Za wszystko kurwa płacimy. Jakie to okrutne. Czasem pieniędzmi, czasem rozpaczą, czasem smutkiem, żalem. Zazdrością też płacimy, zdradą… Płacisz cierpliwością, śmiechem, zdenerwowaniem. Możesz płacić czym zechcesz. Wyrobić sobie MasterCard na swój egoizm. Cudzy nietakt. Bo gotówką to teraz nuda. Takie zwyczajne, stare, oklepane. Jeszcze lepiej przez internet, szybciej, bez wychodzenia
z domu. Oszczędność czasu i miejsca, przede wszystkim. A może słów, uczuć?
Z pewnością dyskretniej. Czy na pewno? Zresztą, któż by się przejmował…

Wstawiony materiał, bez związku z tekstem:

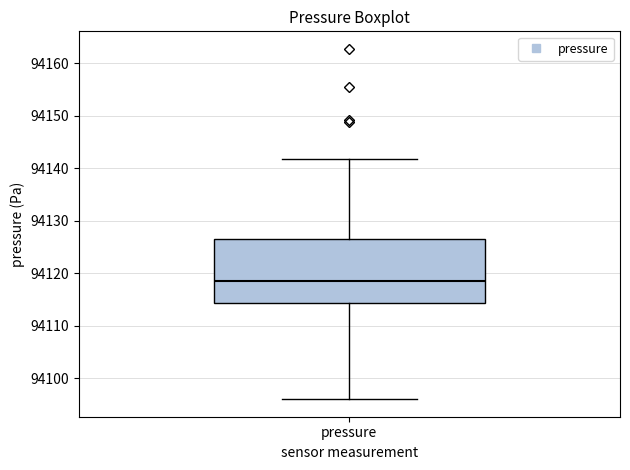

Transcribe this box plot: give where the median line is, the range the box spans, and where the two whiskers end, as read against the y-axis. The values are not printed on the chart, so give them approximately, as read against the axis.

median 94118, box 94114 to 94126, whiskers 94096 to 94142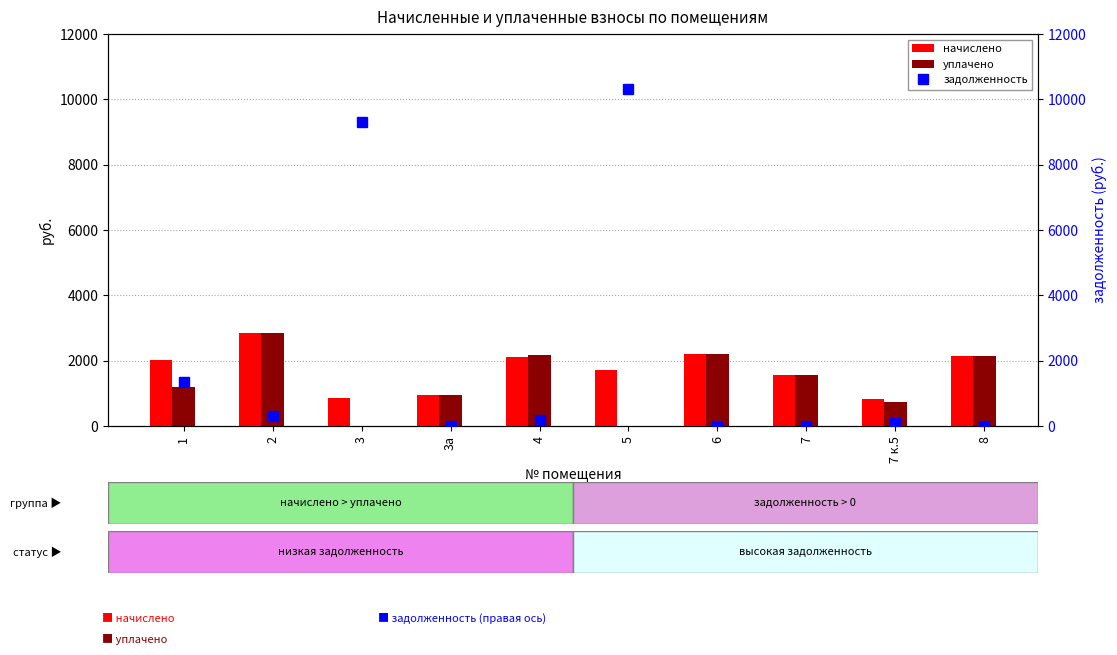

How many groups of bars are there?

10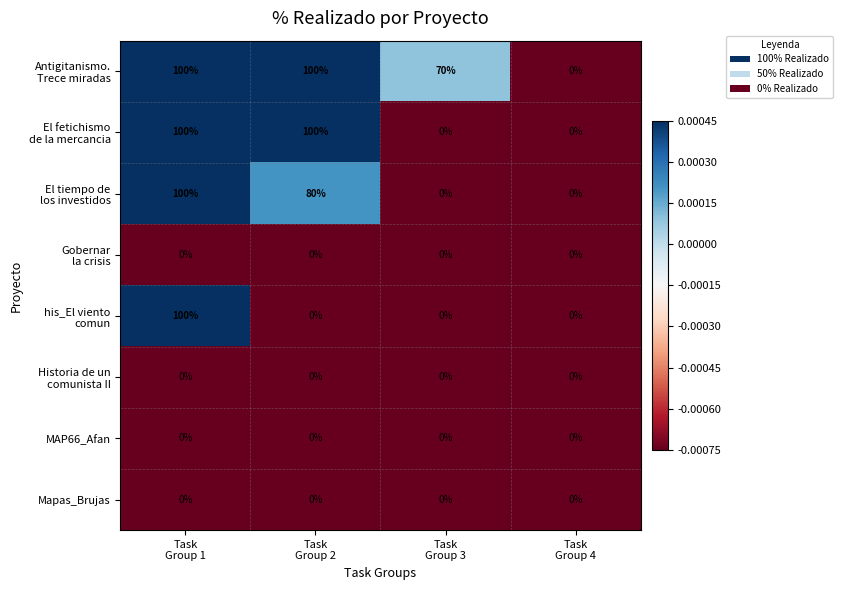

What is the greatest value displayed?

100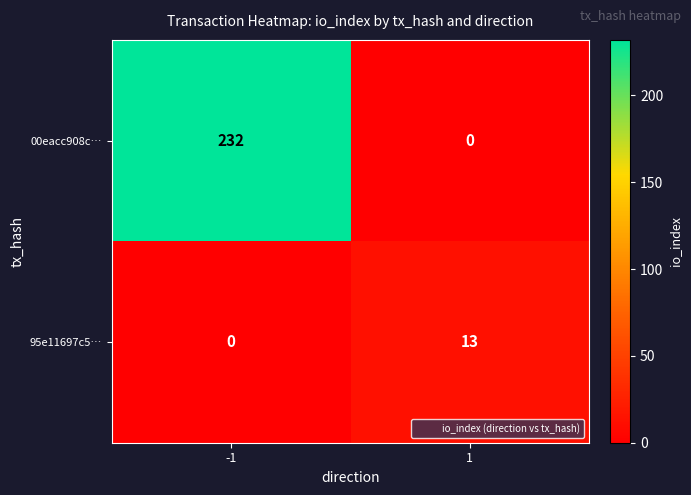

Rank the series by their maximum value, from highest to lowest.

00eacc908c…, 95e11697c5…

Nie ma to jak dokopać komuś przez PayPal. Pod przykrywką szczerości i dobrych chęci uskuteczniać współczesny ostracyzm. 'Po przyjacielsku' wieszać na społecznej szubienicy. Bo dzisiaj przecież możemy wszystko!
Zapominamy tylko o rachunku. A dostaniemy go na pewno. Czasem dostajemy go już w trakcie. Płacimy za swoje zachowanie, za wypowiedziane słowa, za czyny… zawsze płacimy. Życie jest jak okrutny księgowy ze Skarbówki, niczego Nam nie podaruje, za wszystko policzy. Przedstawi bilans zysków i strat. Sprawdzi Nasze aktywa i pasywa,
a na życie wystawi fakturę. Bo w życiu, jak w ekonomii czy przyrodzie musi pozostawać równowaga. Równanie rachunkowe Naszej egzystencji musi się zgadzać. Wydatki nie mogą być większe niż zyski. Na życie nie możesz wziąć Chwilówki. Nie da się w ratach spłacać swoich błędów. Przewidzieć najgorszego. A szkoda. Byłoby prościej. Dlatego musimy kontrolować siebie. Nieustannie poprawiać swoje życie.
Co dzień weryfikować swoje czyny. Bo jak to mówią… 'nie znasz dnia ani godziny'.
E.
PS. Nawet rym się zaplątał na koniec mojej egzystencjalnej paplaniny.